In November 2013, following the adoption of the JPOA, Zarif echoed Rouhani’s earlier sentiments and characterized the Security Council sanctions as “illegal, unreasonable, and cruel.” He noted further that “we have always said that referring Iran’s dossier to the Security Council was illegal.” Seeking to implicate the United States, he noted it was “a political move masked under a legal basis.”

Assuming Momtaz and the newly appointed legal advisory team share these longstanding claims about the Security Council resolutions’ illegitimacy, questions will naturally arise regarding the team’s approach to satisfying the JPOA’s requirement for Iran to, “among other things, [address] the UN Security Council resolutions, with a view toward bringing to a satisfactory conclusion the UN Security Council’s consideration of this matter.”

CHALLENGES FOR U.S. POLICYMAKERS

Given this context, the P5+1 faces two broad challenges as it seeks to secure Iranian compliance with Security Council demands.

The first is whether the Iranians — as they seek the “return” of their nuclear file from the Security Council’s agenda back to the IAEA’s purview — will premise their engagement on the illegitimacy of the Security Council resolutions.
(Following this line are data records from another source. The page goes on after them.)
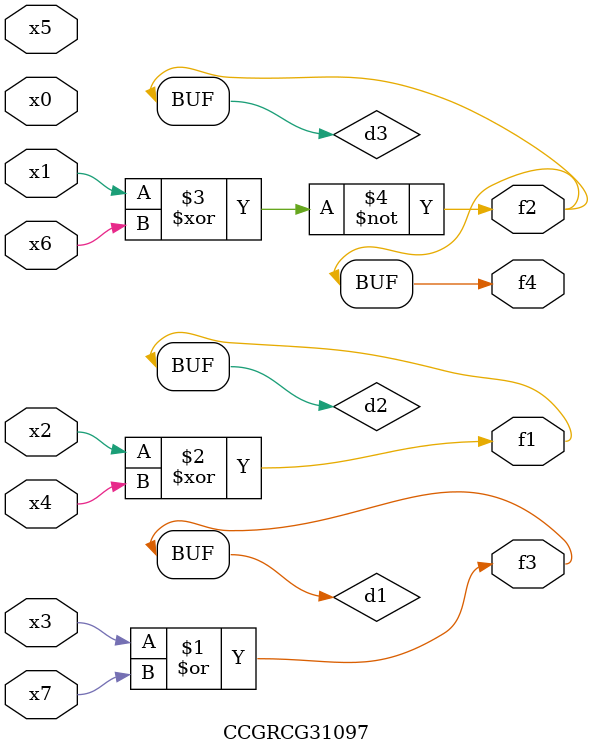
<source format=v>
module CCGRCG31097(
	input x0, x1, x2, x3, x4, x5, x6, x7,
	output f1, f2, f3, f4
);

	wire d1, d2, d3;

	or (d1, x3, x7);
	xor (d2, x2, x4);
	xnor (d3, x1, x6);
	assign f1 = d2;
	assign f2 = d3;
	assign f3 = d1;
	assign f4 = d3;
endmodule

</source>
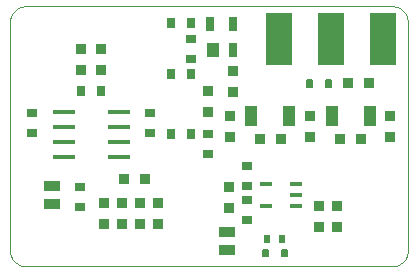
<source format=gtp>
G75*
G70*
%OFA0B0*%
%FSLAX24Y24*%
%IPPOS*%
%LPD*%
%AMOC8*
5,1,8,0,0,1.08239X$1,22.5*
%
%ADD10C,0.0020*%
%ADD11R,0.0420X0.0140*%
%ADD12R,0.0353X0.0314*%
%ADD13R,0.0320X0.0370*%
%ADD14R,0.0550X0.0380*%
%ADD15C,0.0059*%
%ADD16R,0.0196X0.0274*%
%ADD17R,0.0780X0.0140*%
%ADD18R,0.0870X0.1720*%
%ADD19R,0.0314X0.0353*%
%ADD20R,0.0314X0.0487*%
%ADD21R,0.0392X0.0487*%
%ADD22R,0.0392X0.0707*%
%ADD23R,0.0370X0.0320*%
D10*
X006654Y000650D02*
X006654Y008311D01*
X006656Y008355D01*
X006662Y008398D01*
X006671Y008440D01*
X006684Y008482D01*
X006701Y008522D01*
X006721Y008561D01*
X006744Y008598D01*
X006771Y008632D01*
X006800Y008665D01*
X006833Y008694D01*
X006867Y008721D01*
X006904Y008744D01*
X006943Y008764D01*
X006983Y008781D01*
X007025Y008794D01*
X007067Y008803D01*
X007110Y008809D01*
X007154Y008811D01*
X019402Y008811D01*
X019446Y008809D01*
X019489Y008803D01*
X019531Y008794D01*
X019573Y008781D01*
X019613Y008764D01*
X019652Y008744D01*
X019689Y008721D01*
X019723Y008694D01*
X019756Y008665D01*
X019785Y008632D01*
X019812Y008598D01*
X019835Y008561D01*
X019855Y008522D01*
X019872Y008482D01*
X019885Y008440D01*
X019894Y008398D01*
X019900Y008355D01*
X019902Y008311D01*
X019902Y000650D01*
X019900Y000606D01*
X019894Y000563D01*
X019885Y000521D01*
X019872Y000479D01*
X019855Y000439D01*
X019835Y000400D01*
X019812Y000363D01*
X019785Y000329D01*
X019756Y000296D01*
X019723Y000267D01*
X019689Y000240D01*
X019652Y000217D01*
X019613Y000197D01*
X019573Y000180D01*
X019531Y000167D01*
X019489Y000158D01*
X019446Y000152D01*
X019402Y000150D01*
X007154Y000150D01*
X007110Y000152D01*
X007067Y000158D01*
X007025Y000167D01*
X006983Y000180D01*
X006943Y000197D01*
X006904Y000217D01*
X006867Y000240D01*
X006833Y000267D01*
X006800Y000296D01*
X006771Y000329D01*
X006744Y000363D01*
X006721Y000400D01*
X006701Y000439D01*
X006684Y000479D01*
X006671Y000521D01*
X006662Y000563D01*
X006656Y000606D01*
X006654Y000650D01*
D11*
X015168Y002140D03*
X016188Y002140D03*
X016188Y002510D03*
X016188Y002880D03*
X015168Y002880D03*
D12*
X014558Y002815D03*
X014558Y002365D03*
X014558Y001695D03*
X014558Y003485D03*
X013253Y003875D03*
X013253Y004545D03*
X011328Y004589D03*
X011328Y005258D03*
X012683Y007065D03*
X012683Y007735D03*
X007391Y005258D03*
X007391Y004589D03*
X008964Y002778D03*
X008964Y002109D03*
D13*
X009773Y002250D03*
X010373Y002250D03*
X010973Y002250D03*
X011573Y002250D03*
X011573Y001550D03*
X010973Y001550D03*
X010373Y001550D03*
X009773Y001550D03*
X013958Y002100D03*
X013958Y002800D03*
X016955Y002144D03*
X017552Y002140D03*
X017552Y001440D03*
X016955Y001444D03*
X016651Y004461D03*
X016651Y005161D03*
X019320Y005162D03*
X019320Y004462D03*
X014080Y005953D03*
X013253Y006000D03*
X014080Y006653D03*
X013253Y005300D03*
X013991Y005158D03*
X013991Y004458D03*
X009693Y006700D03*
X009013Y006680D03*
X009013Y007380D03*
X009693Y007400D03*
D14*
X008041Y002811D03*
X008041Y002211D03*
X013889Y001304D03*
X013889Y000704D03*
D15*
X015069Y000673D02*
X015069Y000497D01*
X015069Y000673D02*
X015245Y000673D01*
X015245Y000497D01*
X015069Y000497D01*
X015069Y000555D02*
X015245Y000555D01*
X015245Y000613D02*
X015069Y000613D01*
X015069Y000671D02*
X015245Y000671D01*
X015699Y000673D02*
X015699Y000497D01*
X015699Y000673D02*
X015875Y000673D01*
X015875Y000497D01*
X015699Y000497D01*
X015699Y000555D02*
X015875Y000555D01*
X015875Y000613D02*
X015699Y000613D01*
X015699Y000671D02*
X015875Y000671D01*
X016550Y006132D02*
X016726Y006132D01*
X016550Y006132D02*
X016550Y006368D01*
X016726Y006368D01*
X016726Y006132D01*
X016726Y006190D02*
X016550Y006190D01*
X016550Y006248D02*
X016726Y006248D01*
X016726Y006306D02*
X016550Y006306D01*
X016550Y006364D02*
X016726Y006364D01*
X017180Y006132D02*
X017356Y006132D01*
X017180Y006132D02*
X017180Y006368D01*
X017356Y006368D01*
X017356Y006132D01*
X017356Y006190D02*
X017180Y006190D01*
X017180Y006248D02*
X017356Y006248D01*
X017356Y006306D02*
X017180Y006306D01*
X017180Y006364D02*
X017356Y006364D01*
D16*
X015728Y001065D03*
X015216Y001065D03*
D17*
X010290Y003780D03*
X010290Y004280D03*
X010290Y004780D03*
X010290Y005280D03*
X008430Y005280D03*
X008430Y004780D03*
X008430Y004280D03*
X008430Y003780D03*
D18*
X015628Y007711D03*
X017353Y007711D03*
X019078Y007711D03*
D19*
X012688Y008250D03*
X012019Y008250D03*
X012019Y006550D03*
X012688Y006550D03*
X009694Y005992D03*
X009025Y005992D03*
X012019Y004550D03*
X012688Y004550D03*
D20*
X014070Y007371D03*
X014070Y008237D03*
X013322Y008237D03*
D21*
X013401Y007371D03*
D22*
X014692Y005161D03*
X015952Y005161D03*
X017373Y005162D03*
X018633Y005162D03*
D23*
X018340Y004390D03*
X017640Y004390D03*
X015672Y004383D03*
X014972Y004383D03*
X011129Y003052D03*
X010429Y003052D03*
X017903Y006250D03*
X018603Y006250D03*
M02*

</source>
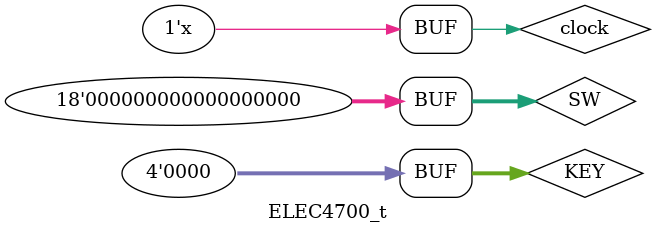
<source format=sv>
module ELEC4700_t;

	logic 				clock;
	logic [17:0] 	SW;
	logic  [3:0] 	KEY;
	logic [17:0] 	LEDR;
	logic  [8:0] 	LEDG;
	logic  [7:0] 	HEX0;
	logic  [7:0] 	HEX1;
	logic  [7:0] 	HEX2;
	logic  [7:0] 	HEX3;
	logic  [7:0] 	HEX4;
	logic  [7:0] 	HEX5;
	logic  [7:0] 	HEX6;
	logic  [7:0] 	HEX7;
	logic 		  	SRAM_CLK;
	logic 		  	SRAM_CE1_N, SRAM_CE2, SRAM_CE3_N;
	logic [18:0] 	SRAM_A;
	logic 		  	SRAM_ADSC_N, SRAM_ADSP_N, SRAM_ADV_N;
	logic 		  	SRAM_BE_N0, SRAM_BE_N1, SRAM_BE_N2, SRAM_BE_N3;
	logic 		  	SRAM_DPA0, SRAM_DPA1, SRAM_DPA2, SRAM_DPA3;
	logic 		  	SRAM_GW_N, SRAM_OE_N, SRAM_WE_N;

	ELEC4700 ELEC4700_t
	(
		clock, SW, KEY, LEDR, LEDG, HEX0, HEX1, HEX2, HEX3, HEX4, HEX5, HEX6, HEX7, 
		SRAM_CLK, SRAM_CE1_N, SRAM_CE2, SRAM_CE3_N, SRAM_A, SRAM_ADSC_N, 
		SRAM_ADSP_N, SRAM_ADV_N, SRAM_BE_N0, SRAM_BE_N1, SRAM_BE_N2, SRAM_BE_N3, 
		SRAM_DPA0, SRAM_DPA1, SRAM_DPA2, SRAM_DPA3, SRAM_GW_N, SRAM_OE_N, SRAM_WE_N
	);
	
	initial SW = 17'd0;
	initial KEY = 4'd0;
	initial clock = 0;
	always #2 clock = ~clock;
endmodule 
</source>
As expressed by one Iranian academic who has written extensively on nuclear negotiations, seeking to engage Western concerns would “practically be tantamount to recognizing the resolutions as an international phenomenon” and “entering into the issue of the resolutions will not be very different from recognizing their legitimacy.” And if the Iranians do seek compromise on premises they consider illegitimate, their sense of “respect” and “dignity” could be violated in the process. Momtaz’s record of tenacious advocacy for Iran’s legal stances suggests he would insist that any final agreement not endorse the Security Council’s authority to take positions to which Iran has objected. These challenges in recognizing the Security Council resolutions passed against Iran are compounded by statements by prominent Iranian parliamentarians, including National Security and Foreign Policy Committee chairman Alaeddin Boroujerdi, asserting that resolving the resolutions is a prerequisite for the Iranian parliament’s ratification of the IAEA’s Additional Protocol. “As long as Iran’s nuclear dossier is on the UN Security Council agenda, discussing the implementation of the additional protocol is not possible,” Boroujerdi has said.

The second is the contentious issue of addressing nonnuclear items of the Security Council, U.S., and European Union sanctions, including missile technology and human rights. Security Council Resolution 1929, for instance, passed in 2010, places limits on Iran’s development of ballistic missile systems. Although U.S. officials seem to be holding a tough line on including such elements in the P5+1 proceedings, Iranian nuclear negotiator Abbas Araqchi has been clear: “Our mandate as the negotiating team only concerns the nuclear issue.”

The optimistic view about Momtaz’s appointment to the negotiating team is that the Iranians are beefing up their expertise for a final nuclear agreement on the horizon. The pessimistic view is that Iran could be reinforcing a tough stand focused on legalisms and international legal arguments. The truth likely lies somewhere in between.